La démonstration la plus caricaturale nous est fournie par la SNCF et sa marque « inOui » destinée à remplacer le bon vieux TGV. Après un week-end de critiques et de plaisanteries, ses dirigeants se sont ainsi réfugiés derrière un argument imparable pour justifier le nom retenu : ce sont les clients qui l'ont choisi. Ce n'est malheureusement pas une excuse, car outre la possibilité que la démarche de consultation ait été mal conduite, il doit toujours être admis que les clients ne sont pas automatiquement de bon conseil.
La seconde initiative est celle de BNP Paribas, « Ideas », dont la banque se félicite des premiers résultats obtenus. Destinée à recueillir des suggestions d'innovation et les avis de ses clients sur de nouvelles options qu'elle leur propose elle-même, elle révèle, dans sa partie publique, des réactions tout à fait conventionnelles sur des propositions sans surprises. Et je soupçonne que les autres idées soumises ne font pas preuve de plus d'originalité, la plupart étant probablement inspirées par d'autres banques.
Grâce à la généralisation des nouveaux modes de communication en ligne, facilitant les interactions de masse, les entreprises se sont prises à rêver qu'il suffisait de demander à leurs clients et prospects ce qu'ils désiraient ou ce qu'ils imaginaient pour enclencher une démarche d'innovation. Malheureusement, après les centaines d'expériences du genre menée au fil des années, il faut se rendre à l'évidence : aucune idée géniale n'en a (presque ?) jamais émergé (ce qui ne préjuge pas d'autres objectifs qui leur seraient assignés, tels que la constitution d'une communauté dans le cas de BNP Paribas).
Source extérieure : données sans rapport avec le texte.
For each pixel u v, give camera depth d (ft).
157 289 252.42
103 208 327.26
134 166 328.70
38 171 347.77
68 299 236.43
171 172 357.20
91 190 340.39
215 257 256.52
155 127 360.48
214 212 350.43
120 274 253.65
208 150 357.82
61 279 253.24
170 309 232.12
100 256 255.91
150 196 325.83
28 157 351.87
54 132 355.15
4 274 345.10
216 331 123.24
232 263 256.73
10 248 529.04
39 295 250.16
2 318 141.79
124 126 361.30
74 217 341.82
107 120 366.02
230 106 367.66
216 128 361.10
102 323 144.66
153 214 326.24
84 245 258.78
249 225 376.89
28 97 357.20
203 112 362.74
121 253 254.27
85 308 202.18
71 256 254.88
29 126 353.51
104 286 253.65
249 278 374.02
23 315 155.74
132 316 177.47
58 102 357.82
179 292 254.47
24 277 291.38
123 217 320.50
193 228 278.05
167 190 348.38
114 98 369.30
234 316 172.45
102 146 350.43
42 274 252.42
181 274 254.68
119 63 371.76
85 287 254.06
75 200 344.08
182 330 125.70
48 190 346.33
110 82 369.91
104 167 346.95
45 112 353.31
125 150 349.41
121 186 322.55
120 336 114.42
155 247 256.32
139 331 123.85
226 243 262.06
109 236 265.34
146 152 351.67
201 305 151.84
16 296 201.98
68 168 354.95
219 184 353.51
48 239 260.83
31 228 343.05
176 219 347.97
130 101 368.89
Il n'est rien d'étonnant à ce constat car il est nécessaire d'adopter un certain état d'esprit pour éveiller la créativité, dont les conditions sont rarement réunies par les appels à contributions ouverts. Invariablement, les personnes sollicitées en viendront à évoquer des solutions qu'elles ont vues ailleurs et que l'entreprise aurait pu (dû) identifier avant elles. Il est beaucoup plus productif, à ce stade, de rechercher avec les clients (soit activement, soit par observation passive) les douleurs qu'ils rencontrent.
Plus généralement, peut-être est-il utile de rappeler que, dans toute réflexion d'innovation, mieux vaut partir d'un problème pour lui trouver une solution, plutôt que l'inverse. Hélas, c'est bien une pratique largement répandue que de commencer le processus par une recherche d'idée dont on ne se préoccupera que plus tard des manques qu'elle peut combler. Incidemment, cette approche est directement responsable de l'apparent manque d'imagination des clients, en limitant leur perspective à des modèles existants.